Exactly, although, the involuntary part for most, lies in the fact that they didn’t read the EULA.
EULA’s are garbage for a lot of reason, and they have lots of problem. I would argue (but the government would not) that most of thise are unenforcable, bad-faith contracts. But that’s not the point.
If the EULA for Facebook was:
We can do whatever we want with any and all of your data. You can’t use any of our services if you don’t consent.
People still would, because those services provide an insane amount of value, which is something people seem to forget about when talking about privacy. The black and white thinking that pervades our social and political discourse these days applies to this, too.
You can see it even in the people who think a bit more critically about privacy. The “get paid for using your data” that inspired this post often fails to directly address a critical question - how much (in real currency values) is your privacy worth?
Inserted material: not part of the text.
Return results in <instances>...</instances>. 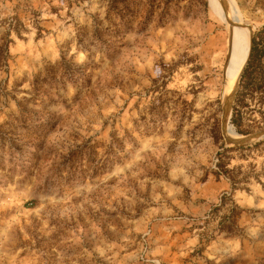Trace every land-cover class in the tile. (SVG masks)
I'll return each mask as SVG.
<instances>
[{"label": "rangeland", "instance_id": "obj_1", "mask_svg": "<svg viewBox=\"0 0 264 264\" xmlns=\"http://www.w3.org/2000/svg\"><path fill=\"white\" fill-rule=\"evenodd\" d=\"M111 1L0 0V264H264V139L220 130L230 27ZM226 6L264 26V0ZM243 68L239 137L264 129Z\"/></svg>", "mask_w": 264, "mask_h": 264}, {"label": "trees", "instance_id": "obj_2", "mask_svg": "<svg viewBox=\"0 0 264 264\" xmlns=\"http://www.w3.org/2000/svg\"><path fill=\"white\" fill-rule=\"evenodd\" d=\"M125 0H114L108 5V11H112L114 15L121 16L122 10L125 8ZM170 0H161V13L167 9ZM121 17H117L120 19ZM4 40V39H3ZM2 40L0 45V63L3 64L5 55L6 42ZM264 58V26H261L252 36L249 56L241 73L238 86L244 96L252 97L260 95L264 92V66L262 65ZM238 111L232 112L231 121L236 123ZM237 132V130H236Z\"/></svg>", "mask_w": 264, "mask_h": 264}, {"label": "bare ground", "instance_id": "obj_3", "mask_svg": "<svg viewBox=\"0 0 264 264\" xmlns=\"http://www.w3.org/2000/svg\"><path fill=\"white\" fill-rule=\"evenodd\" d=\"M209 6L212 11L223 21L226 22L227 26L230 27L229 30V42H228V52H227V61L223 74V94L231 88V86L237 80L244 63L247 59L248 50H249V38L250 30L248 28H240L241 19L239 13H237L232 7L229 10L230 17L224 18L220 5V11L215 7L212 0H209ZM227 8V6H226ZM226 15V14H225ZM228 15V14H227ZM245 26V25H244ZM223 96V95H222ZM226 135L231 138H239V135L231 131L228 128V123L224 125L223 128Z\"/></svg>", "mask_w": 264, "mask_h": 264}, {"label": "water", "instance_id": "obj_4", "mask_svg": "<svg viewBox=\"0 0 264 264\" xmlns=\"http://www.w3.org/2000/svg\"><path fill=\"white\" fill-rule=\"evenodd\" d=\"M217 2L220 5V7L222 8V10L225 11L226 0H217ZM250 45H251V38H249V50H248L247 58L249 56ZM236 85H237V80L231 86V88L228 89L222 96L220 130H221V136H222V139H223V142L225 145L231 146V147H242V146H246L250 143L264 139V129L258 130L254 133L247 134L245 136H240L239 138H236V139L231 138L225 134L223 128H224V125L228 123L230 106H231V103H232V100L234 97Z\"/></svg>", "mask_w": 264, "mask_h": 264}]
</instances>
You can get a privacy-respecting email account with Kolab Now for less than $5 a month, using your own domain, and if you don’t like their service you can download the source code and take your data elsewhere. It’s all open source. But Gmail is still the biggest email provider, and even among people who see that as a problem, Protonmail and Riseup aren’t uncommon.
A much more real, practical problem is that people aren’t willing to pay trivial sums of money for services that are extremely valuable.
Spotify gives you access to nearly all the music ever created in a searchable, curated platform, and the majority of users are willing to pay nothing for that. People are perfectly okay using the Netflix account of their friend or family member, even though they spend half of their waking life watching it.
On the internet, you pay for things with money (by being the customer) or you pay for things with data (by being the product), and things that aren’t paid for go away.
It’s a basic economics, which is something fewer and fewer people on the internet seem to grasp.